Republicans, meanwhile, are scaling back their support for State Senator Joy Padgett in her fight against Zack Space, a Democrat who is the city attorney in Dover, for the Congressional seat being vacated by Representative Bob Ney, a Republican who pleaded guilty to corruption charges.

That puts four Republican seats in play. Strategists for both sides say Mr. Ney's seat is the Democrats' best chance while Ms. Schmidt is the least vulnerable of the four Republicans.

Ohio has been a central battleground of the midterm elections because of the unusual concentration of competitive races. The Senate seat, now held by Senator Mike DeWine, is one of a half-dozen or so that will determine control of the chamber. The 4 House seats are among about 40 that will decide control of that body.
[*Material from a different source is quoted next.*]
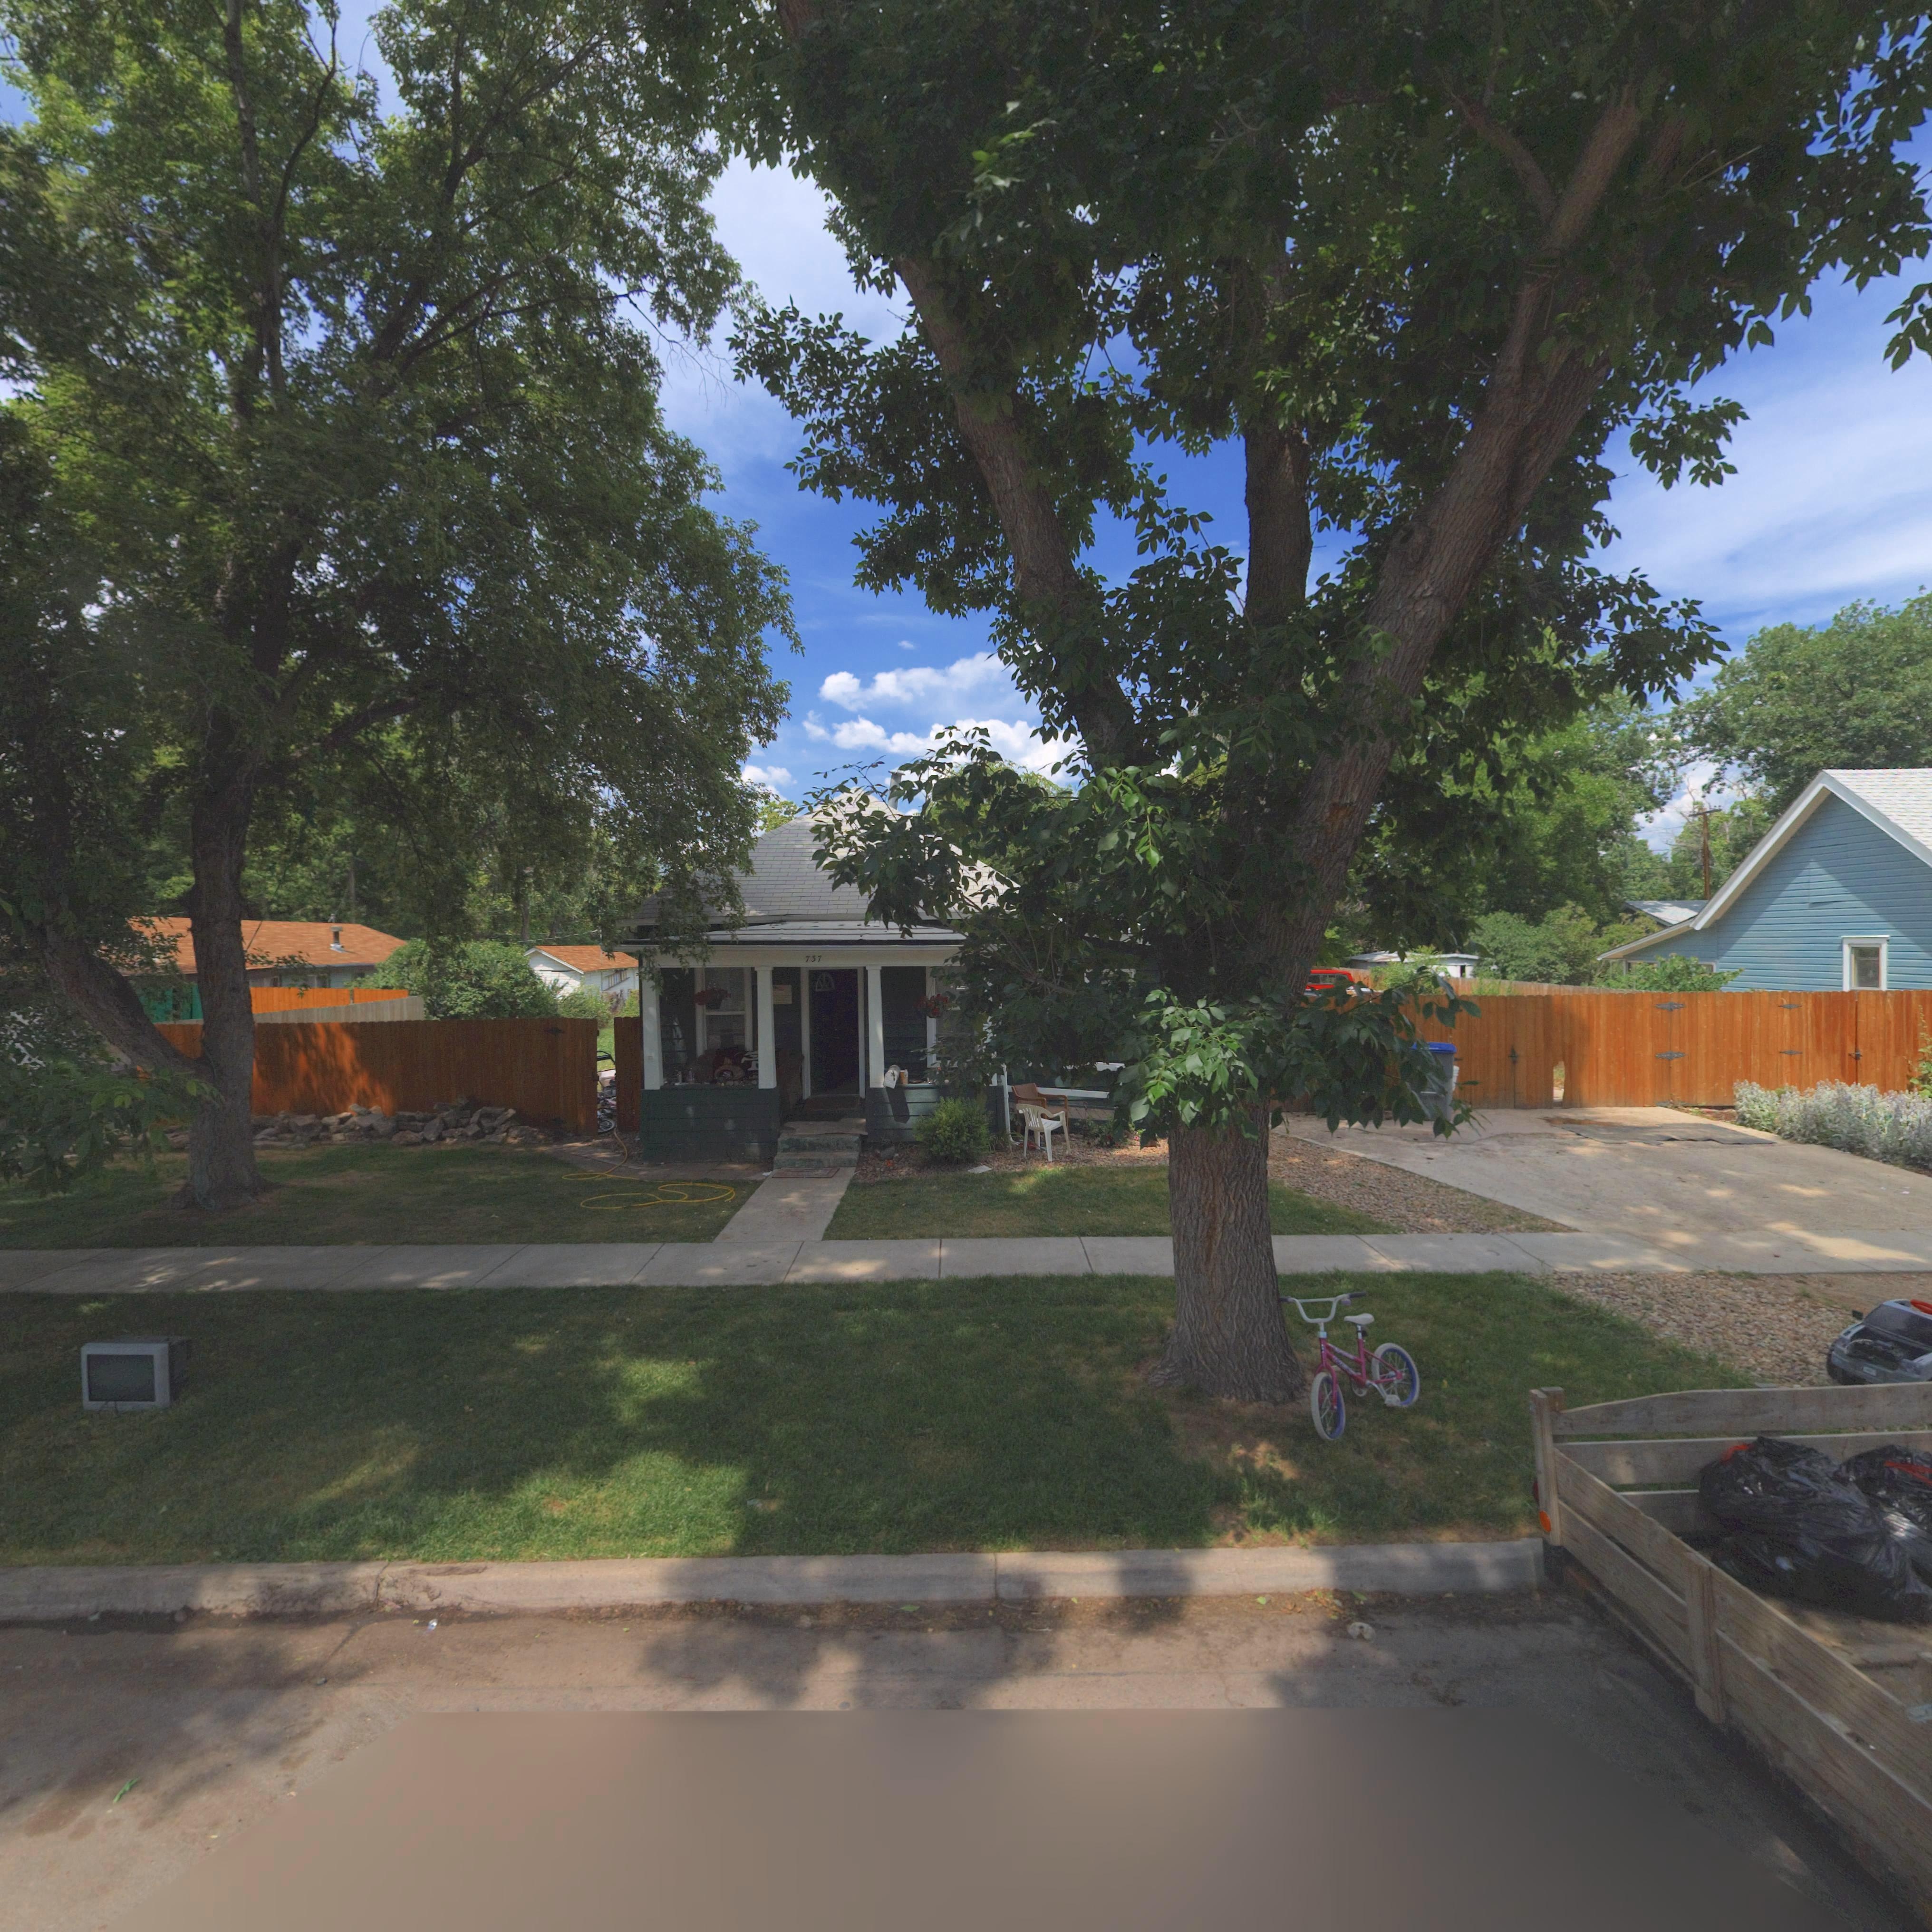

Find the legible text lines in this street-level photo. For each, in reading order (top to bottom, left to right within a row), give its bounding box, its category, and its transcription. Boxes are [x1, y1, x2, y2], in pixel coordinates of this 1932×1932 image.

And winning the governorship of Ohio can give a party a big assist in carrying the state in a presidential election.

Discontent with the war in Iraq, the limping regional economy and a corruption scandal in the Republican-controlled statehouse tilted the table in favor of the Democrats from the start of the campaign. But in the final days before the election, Republicans are fighting hard to hold on.